MySQL Bugs: #11217: Mysqld not connected to cluster error message missleading (4009)

Bug #11217	Mysqld not connected to cluster error message missleading (4009)
Submitted:	9 Jun 2005 18:42	Modified:	23 Oct 2008 4:24
Reporter:	Jonathan Miller	Email Updates:
Status:	Closed	Impact on me:	None
Category:	MySQL Cluster: Cluster (NDB) storage engine	Severity:	S3 (Non-critical)
Version:	4.1	OS:	Linux (Linux)
Assigned to:	Martin Skold	CPU Architecture:	Any

Description:
Having just restarted the cluster leaving the mysqld process up during, I wanted to see what type of error message I would get if I tried to create a tables using NDB engine.
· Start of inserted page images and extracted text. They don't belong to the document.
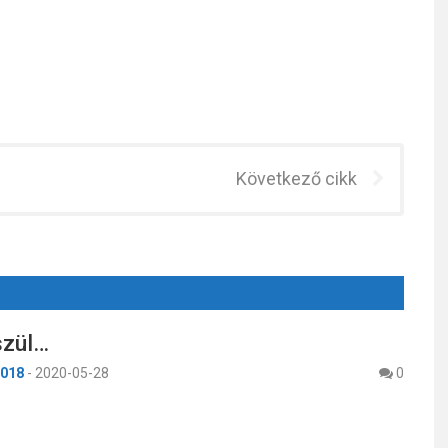
Következő cikk
szül…
018
-
2020-05-28
0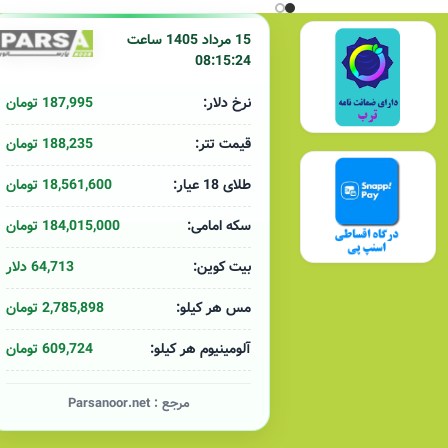
15 مرداد 1405 ساعت
08:15:24
187,995 تومان
نرخ دلار:
188,235 تومان
قیمت تتر:
18,561,600 تومان
طلای 18 عیار:
184,015,000 تومان
سکه امامی:
64,713 دلار
بیت کوین:
2,785,898 تومان
مس هر کیلو:
609,724 تومان
آلومینیوم هر کیلو:
مرجع :
Parsanoor.net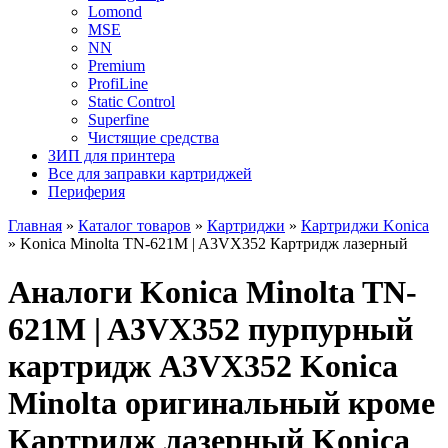
Lomond
MSE
NN
Premium
ProfiLine
Static Control
Superfine
Чистящие средства
ЗИП для принтера
Все для заправки картриджей
Периферия
Главная
»
Каталог товаров
»
Картриджи
»
Картриджи Konica
»
Konica Minolta TN-621M | A3VX352 Картридж лазерный
Аналоги Konica Minolta TN-
621M | A3VX352 пурпурный
картридж A3VX352 Konica
Minolta оригинальный кроме
Картридж лазерный Konica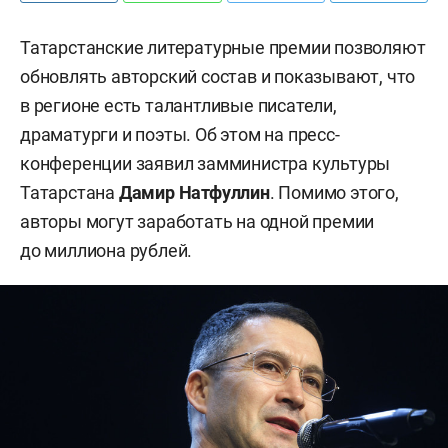
Татарстанские литературные премии позволяют
обновлять авторский состав и показывают, что
в регионе есть талантливые писатели,
драматурги и поэты. Об этом на пресс-
конференции заявил замминистра культуры
Татарстана
Дамир Натфуллин
. Помимо этого,
авторы могут заработать на одной премии
до миллиона рублей.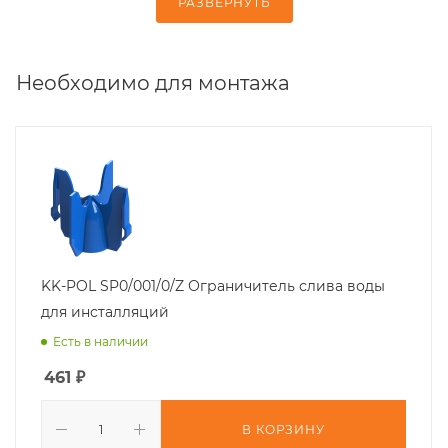
РАЗВЕРНУТЬ
Необходимо для монтажа
KK-POL SP0/001/0/Z Ограничитель слива воды
для инсталляций
Есть в наличии
461
₽
В КОРЗИНУ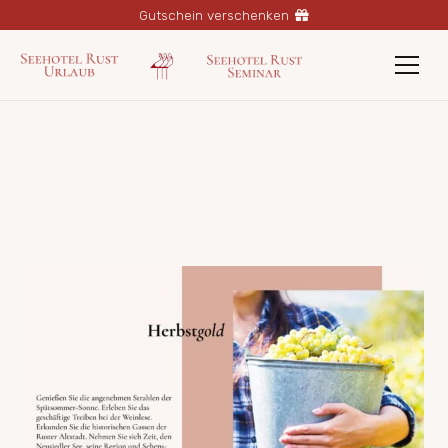
Gutschein verschenken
The error message inside the mysql client was:
mysql> create table t1 (c1 int, PRIMARY KEY(c1))ENGINE=NDB;
ERROR 1005 (HY000): Can't create table './test/t1.frm' (errno: 4009)

Not bad, but being a good MySQLer I wanted to know what a 4009 was:

./perror --ndb 4009
OS error code 4009:  Cluster Failure: Unknown result: Unknown result error

This error message is not what I would expect. I would expect an error stating that there was no connection to the NDBCLUSTER or send to NDB failed.
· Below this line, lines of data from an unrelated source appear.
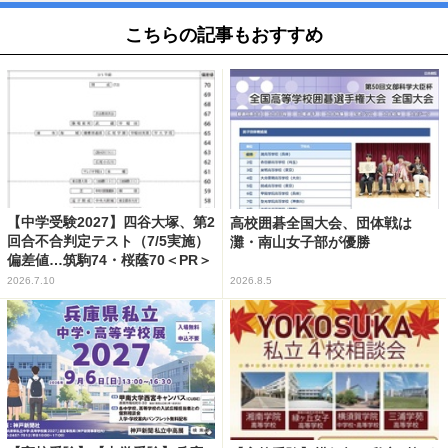
こちらの記事もおすすめ
【中学受験2027】四谷大塚、第2
高校囲碁全国大会、団体戦は
回合不合判定テスト（7/5実施）
灘・南山女子部が優勝
偏差値…筑駒74・桜蔭70＜PR＞
2026.7.10
2026.8.5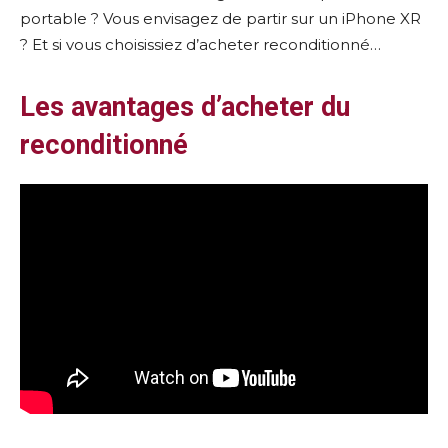
portable ? Vous envisagez de partir sur un iPhone XR
? Et si vous choisissiez d’acheter reconditionné…
Les avantages d’acheter du
reconditionné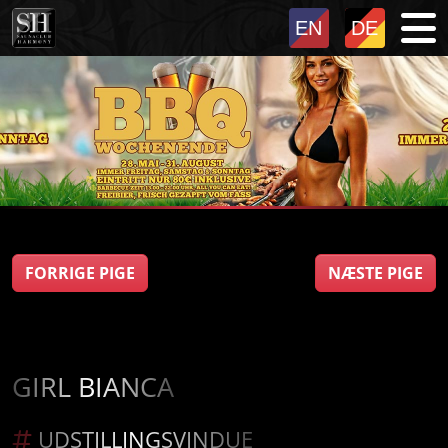
FORRIGE PIGE
NÆSTE PIGE
GIRL BIANCA
UDSTILLINGSVINDUE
This would leave me to believe that my cluster had failed, but that is not the case.
Once the mysqld process is restarted all is fine.

How to repeat:
Restarted the cluster leaving the mysqld process up during.
Login into the one of the mysqld processes.
create table t1 (c1 int, PRIMARY KEY(c1))ENGINE=NDB;
bin/perror --ndb 4009

Suggested fix:
an error stating that there was no connection to the NDBCLUSTER or send to NDB failed.
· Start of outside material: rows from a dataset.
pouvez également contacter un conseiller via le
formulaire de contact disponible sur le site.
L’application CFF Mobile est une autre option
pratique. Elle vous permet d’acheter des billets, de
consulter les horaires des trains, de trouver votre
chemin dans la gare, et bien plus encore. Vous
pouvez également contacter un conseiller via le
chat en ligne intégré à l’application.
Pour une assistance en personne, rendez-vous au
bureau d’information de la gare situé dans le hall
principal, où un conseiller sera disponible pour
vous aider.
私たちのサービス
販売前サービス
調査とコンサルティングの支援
assigning to martin for him to decide what to do about it

Using only the NDB API there is no way of determining the cause of
no reply from cluster. If it is being restarted, the management server (ndb_mgmd)
knows about it, so using the management client interface (already linked into
mysqld togeteher with NDB API), one could check with the management server
if a restart is in progress and return a different error code in that case.

I'm wondering: Can't the message returned by perror be a liilte more descriptive? It could at least give a hint that there is something wrong with the communication between the SQL node and the cluster.

now reports: ERROR 157 (HY000): Could not connect to storage engine
not sure whether there already was a changelog entry for this so
setting to "Documenting" for now ...

Any idea when the change took place?

Fixed in
Bug #18676 Missleading error message when trying to create table when cluster is down
Pushed into 5.1.19-beta

Tagged Bug#18676 changelog entry to indicate that fix resolved this bug also.

(According to developer notes for that bug, user-facing change took place in 5.0.40/5.1.18 - even though further internal changes were made in 5.1.41/5.1.19, the changelog entry is tagged for the releases where the user-visible fix took place.)